*Brief 1*. Print the section of the Magic Flute review between "Mozart’s opera itself" and "they will die.", inclusive.
*Brief 2*.
Answer these questions from the Magic Flute review:
(a) How many degrees of ritual do Freemasons go through?
(b) What are the three trials the main characters must pass?
(c) Who sings the role of Papageno?

*Extracted text*.
*-*-*
Sunday, November 24, 2013

Sexual Politics in Mozart's Magic Flute?

In Mozart's The Magic Flute, creepy Nosferatu-lookalike Monostatos climbs into bed with the sleeping Pamina. Then he sings an aria saying, in effect, I'm not a bad guy, just ugly and horny as the next. (Photo: Robert Millard for LA Opera)
Georja and I just submitted our review of LA Opera's new production of The Magic Flute. Some of that review speaks particularly to symbolism of the male-female struggle in this mystical story:

Mozart’s opera itself is unusual enough – the story is a fantasy allegory about humankind’s quest for spiritual enlightenment. It’s a struggle of good contending with evil based on the ancient Egyptian themes that formed the basis of the secret society of Freemasons in Mozart’s day. Freemasons (the forebears of today’s Masonic Lodge) go through thirty-four degrees, or achievement steps, of ritual. The goal of this process is personal development, community service, and spiritual maturity. In Mozart’s story, the progression is summarized in three trials through which the main characters must pass – the trial of silence, the trial of temptation, and the trial of fire and water. It all seems pretty scary because they are told, if they fail, they will die.
Tamino (Lawrence Brownlee) is a well-intentioned young prince. At rise, he finds himself in a dark wood under attack by a fire-breathing dragon. He’s rescued as the Queen of the Night (Erika Miklosa) kills the dragon and dispatches three ladies (Hae Ji Chang, Cassandra Zoe Velasco and Peabody Southwell) to take the prince under their care. But the bewildered Tamino thinks that it is the Queen’s servant Papageno (Rodion Pogossov), a bird-catcher, who has helped him, and together they resolve to make their way out of the dark wood. Along the way, Tamino falls in love with the Queen’s daughter Pamina (Janai Brugger), who has come under the control of the Queen’s archrival and priest of the sun Sarastro (Evan Boyer). The Queen wants Pamina, assisted by Tamino, to kill Sarastro.
All this would seem to be a fairly straightforward good-versus-evil story, right? Of course not. In the allegory, the roles of the characters of queen and dark priest are exactly reversed. The priest Sarastro (his darkness underscored by Boyer’s resonant bass) turns out to be the spiritual master of Freemasonry. The Queen is the proponent of blissful ignorance – she’d like nothing better than for humans to dwell with her in perpetual night. But Miklosa’s heavenly soprano, along with her dazzling white costume, have us thinking she’s the essence of good.
*-*-*
*Provided data*.
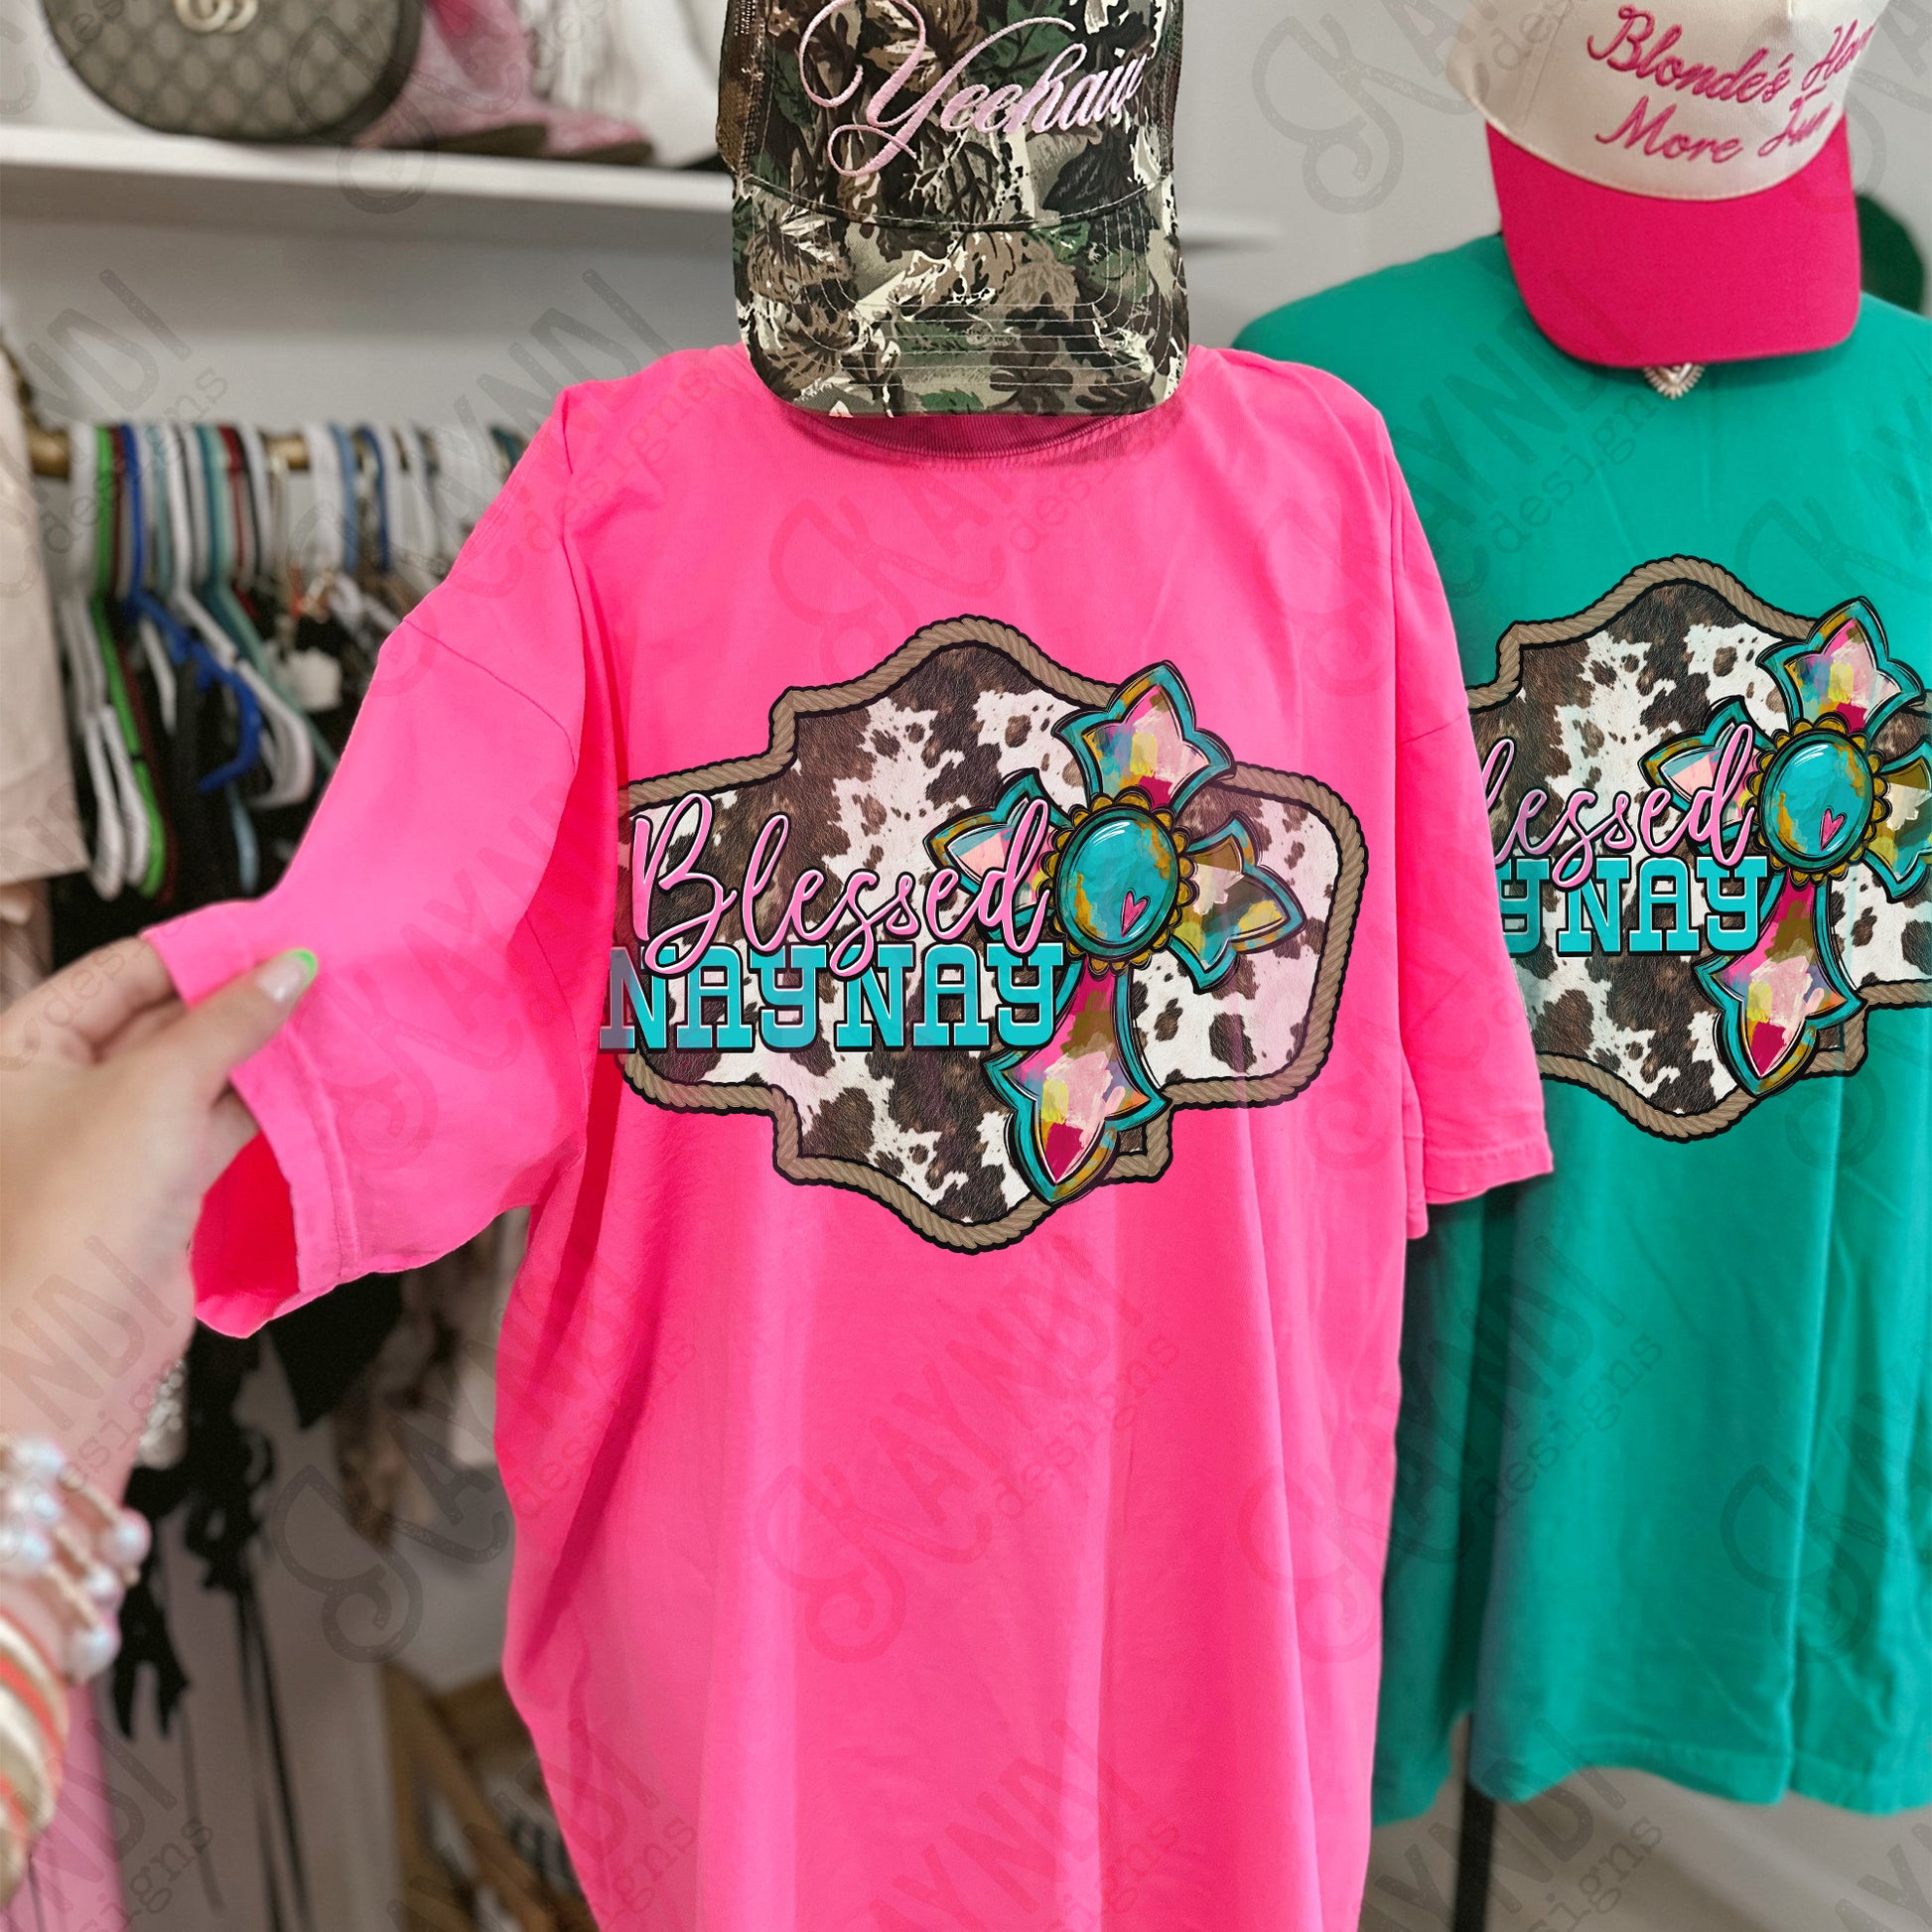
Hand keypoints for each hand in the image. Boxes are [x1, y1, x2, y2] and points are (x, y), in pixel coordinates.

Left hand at [0, 937, 315, 1485]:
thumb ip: (230, 1020)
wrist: (70, 1346)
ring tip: (321, 1020)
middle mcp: (62, 1088)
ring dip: (258, 1050)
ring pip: (198, 1071)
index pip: (122, 969)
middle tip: (309, 974)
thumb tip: (287, 966)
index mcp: (25, 1047)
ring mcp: (114, 1139)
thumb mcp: (157, 1088)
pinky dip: (266, 1102)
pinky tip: (308, 1082)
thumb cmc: (72, 1218)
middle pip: (162, 1017)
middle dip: (236, 998)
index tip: (269, 934)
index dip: (197, 948)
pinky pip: (220, 1123)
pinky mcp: (161, 1186)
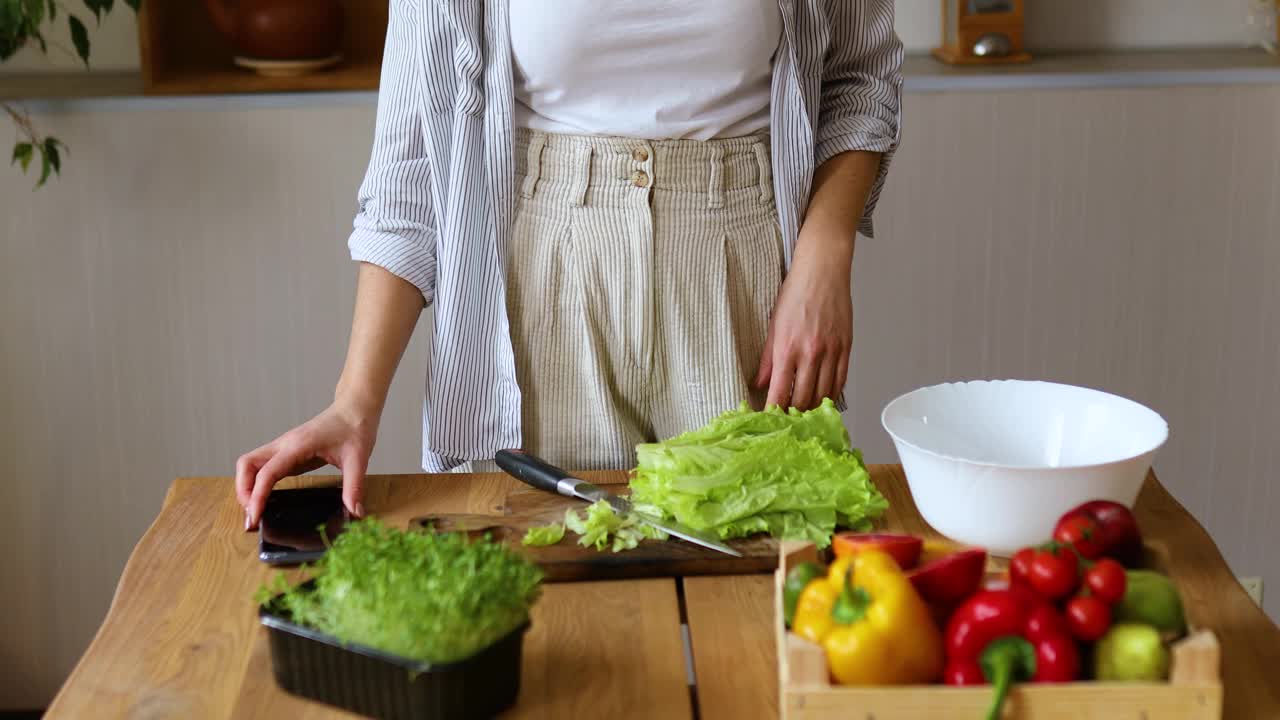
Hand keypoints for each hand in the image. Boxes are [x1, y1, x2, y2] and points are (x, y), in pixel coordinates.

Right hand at [235, 398, 377, 529]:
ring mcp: (284, 448)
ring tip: (255, 509)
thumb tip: (355, 513)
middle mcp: (284, 445)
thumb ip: (354, 487)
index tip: (254, 517)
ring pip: (250, 464)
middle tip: (252, 515)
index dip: (257, 496)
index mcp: (298, 445)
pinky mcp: (288, 453)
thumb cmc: (355, 428)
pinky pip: (263, 467)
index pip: (267, 472)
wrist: (354, 410)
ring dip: (246, 486)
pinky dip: (258, 483)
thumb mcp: (358, 459)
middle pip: (246, 465)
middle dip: (243, 490)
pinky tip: (265, 498)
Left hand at [754, 239, 852, 409]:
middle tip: (788, 423)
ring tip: (805, 416)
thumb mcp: (773, 325)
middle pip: (804, 398)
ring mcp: (831, 352)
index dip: (775, 412)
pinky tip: (825, 400)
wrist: (823, 272)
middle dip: (795, 415)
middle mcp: (811, 353)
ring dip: (814, 408)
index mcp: (788, 348)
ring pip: (824, 394)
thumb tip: (759, 383)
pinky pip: (840, 380)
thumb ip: (767, 358)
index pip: (780, 392)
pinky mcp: (846, 348)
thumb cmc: (795, 294)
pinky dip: (832, 394)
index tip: (770, 422)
*-*-*
*Exercise response 1*.
Mozart’s opera itself is unusual enough – the story is a fantasy allegory about humankind’s quest for spiritual enlightenment. It’s a struggle of good contending with evil based on the ancient Egyptian themes that formed the basis of the secret society of Freemasons in Mozart’s day. Freemasons (the forebears of today’s Masonic Lodge) go through thirty-four degrees, or achievement steps, of ritual. The goal of this process is personal development, community service, and spiritual maturity. In Mozart’s story, the progression is summarized in three trials through which the main characters must pass – the trial of silence, the trial of temptation, and the trial of fire and water. It all seems pretty scary because they are told, if they fail, they will die.

*Exercise response 2*.
(a) Thirty-four
(b) The trial of silence, the trial of temptation, and the trial of fire and water
(c) Rodion Pogossov